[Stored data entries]
________________

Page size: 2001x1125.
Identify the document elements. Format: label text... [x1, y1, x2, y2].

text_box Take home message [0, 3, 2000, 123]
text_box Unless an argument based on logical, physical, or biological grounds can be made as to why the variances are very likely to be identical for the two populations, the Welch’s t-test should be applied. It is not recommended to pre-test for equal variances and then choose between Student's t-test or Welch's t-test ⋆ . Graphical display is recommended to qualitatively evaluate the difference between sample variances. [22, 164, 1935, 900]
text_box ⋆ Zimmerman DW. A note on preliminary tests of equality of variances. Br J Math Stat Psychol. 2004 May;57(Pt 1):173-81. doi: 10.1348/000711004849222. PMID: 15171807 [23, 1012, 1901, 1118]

________________

### WORK REQUEST
Copy the entries word for word.

### RESULT OF THIS TASK
Page size: 2001x1125.
Identify the document elements. Format: label text... [x1, y1, x2, y2].

text_box Take home message [0, 3, 2000, 123]
text_box Unless an argument based on logical, physical, or biological grounds can be made as to why the variances are very likely to be identical for the two populations, the Welch’s t-test should be applied. It is not recommended to pre-test for equal variances and then choose between Student's t-test or Welch's t-test ⋆ . Graphical display is recommended to qualitatively evaluate the difference between sample variances. [22, 164, 1935, 900]
text_box ⋆ Zimmerman DW. A note on preliminary tests of equality of variances. Br J Math Stat Psychol. 2004 May;57(Pt 1):173-81. doi: 10.1348/000711004849222. PMID: 15171807 [23, 1012, 1901, 1118]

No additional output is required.